Chen Kevin, Ozturk Kivilcim, Contreras Ryne L, Simon Jessica, McCann Sean, Chen Wei Ji, Carter Hannah, Fraley Stephanie I
Department of Bioengineering, University of California, San Diego, La Jolla, CA 92093, USA.
Department of Medicine, Division of Medical Genetics, University of California San Diego, La Jolla, CA 92093, USA.
iScience. 2020 Dec 26;24(1):101991. doi: 10.1016/j.isci.2020.101991. eCollection 2021 Jan 22.
To better understand cellular communication driving diverse behaviors, we need to uncover the molecular mechanisms of within-cell-type functional heterogeneity. While single-cell RNA sequencing (scRNAseq) has advanced our understanding of cell heterogeneity, linking individual cell phenotypes to transcriptomic data remains challenging. Here, we used a phenotypic cell sorting technique to ask whether phenotypically supervised scRNAseq analysis (pheno-scRNAseq) can provide more insight into heterogeneous cell behaviors than unsupervised scRNAseq. Using a simple 3D breast cancer (BRCA) model, we conducted pheno-scRNAseq on invasive and non-invasive cells and compared the results to phenotype-agnostic scRNAseq analysis. Pheno-scRNAseq identified unique and more selective differentially expressed genes than unsupervised scRNAseq analysis. Functional studies validated the utility of pheno-scRNAseq in understanding within-cell-type functional heterogeneity and revealed that migration phenotypes were coordinated with specific metabolic, proliferation, stress, and immune phenotypes. This approach lends new insight into the molecular systems underlying BRCA cell phenotypic heterogeneity.
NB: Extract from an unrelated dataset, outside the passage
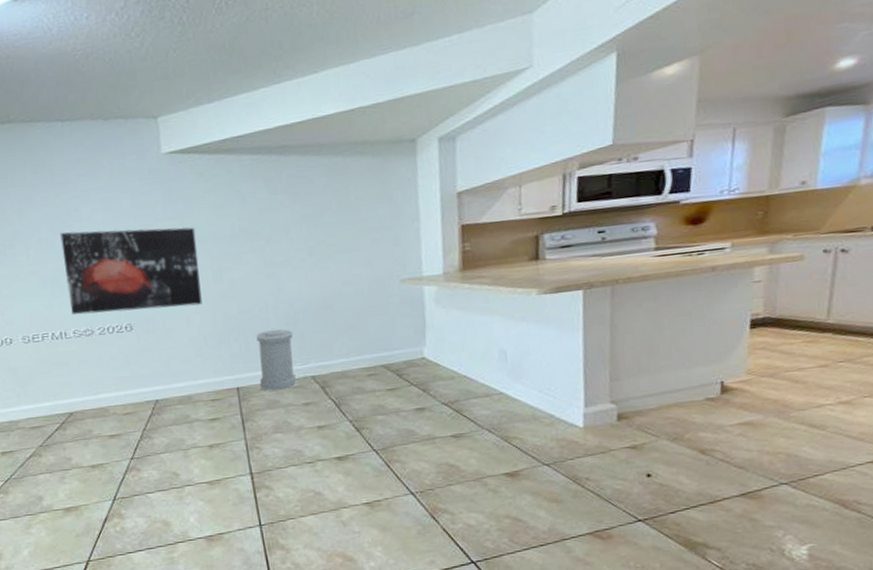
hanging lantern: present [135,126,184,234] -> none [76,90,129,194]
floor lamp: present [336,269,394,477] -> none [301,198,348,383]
为了更好地理解驱动多种行为的细胞通讯,我们需要揭示细胞类型内功能异质性的分子机制。虽然单细胞RNA测序(scRNAseq)增进了我们对细胞异质性的理解,但将单个细胞表型与转录组数据联系起来仍然具有挑战性。在这里,我们使用一种表型细胞分选技术来探究,与无监督scRNAseq相比,表型监督的scRNAseq分析(pheno-scRNAseq)是否能为异质性细胞行为提供更多见解。利用一个简单的三维乳腺癌(BRCA)模型,我们对侵袭性和非侵袭性细胞进行了pheno-scRNAseq,并将结果与不考虑表型的scRNAseq分析进行比较。与无监督scRNAseq分析相比,pheno-scRNAseq鉴定出了独特且更具选择性的差异表达基因。功能研究验证了pheno-scRNAseq在理解细胞类型内功能异质性方面的效用,并揭示迁移表型与特定的代谢、增殖、应激和免疫表型相互协调。这种方法为BRCA细胞表型异质性的分子系统提供了新的见解。